→ Records provided
++++++++

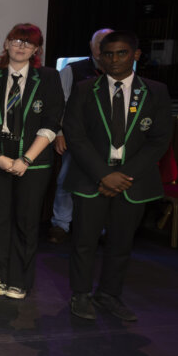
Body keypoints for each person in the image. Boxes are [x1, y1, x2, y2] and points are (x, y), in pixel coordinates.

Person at [63, 31, 171, 322]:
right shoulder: (85, 89)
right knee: (84, 242)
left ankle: (109, 295)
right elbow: (75, 135)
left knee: (121, 244)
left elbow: (159, 140)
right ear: (99, 56)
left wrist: (123, 175)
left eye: (121, 53)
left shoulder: (156, 91)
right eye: (107, 54)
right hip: (91, 178)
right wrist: (104, 175)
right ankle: (81, 294)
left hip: (132, 182)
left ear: (135, 55)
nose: (113, 60)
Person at [0, 24, 63, 300]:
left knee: (27, 223)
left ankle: (20, 280)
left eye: (28, 43)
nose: (20, 46)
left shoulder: (48, 78)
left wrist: (26, 158)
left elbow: (52, 122)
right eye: (15, 40)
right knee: (0, 220)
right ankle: (3, 275)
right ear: (5, 43)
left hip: (34, 161)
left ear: (36, 50)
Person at [48, 28, 111, 243]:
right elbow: (60, 103)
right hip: (76, 138)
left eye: (108, 41)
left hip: (107, 141)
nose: (103, 45)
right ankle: (61, 224)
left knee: (104, 180)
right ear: (91, 45)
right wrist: (59, 132)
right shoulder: (72, 70)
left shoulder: (120, 71)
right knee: (66, 180)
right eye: (99, 41)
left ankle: (99, 227)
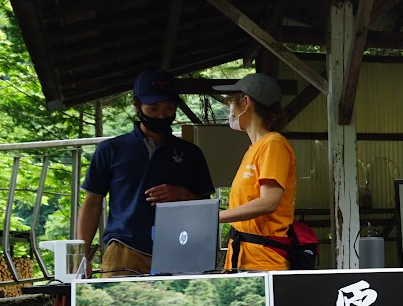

++++++++

Reproduce exactly the stretch of the material above that starts at the line with "left elbow: (52, 122)" and ends at the line with "left shoulder: (120, 71)", both included, and nothing else.

→ The completed task
left elbow: (52, 122)
right eye: (15, 40)
right knee: (0, 220)
right ankle: (3, 275)
right ear: (5, 43)
left hip: (34, 161)
left ear: (36, 50)
Person at [48, 28, 111, 243]:
right elbow: (60, 103)
right hip: (76, 138)
left eye: (108, 41)
left hip: (107, 141)
nose: (103, 45)
right ankle: (61, 224)
left knee: (104, 180)
right ear: (91, 45)
right wrist: (59, 132)
right shoulder: (72, 70)
left shoulder: (120, 71)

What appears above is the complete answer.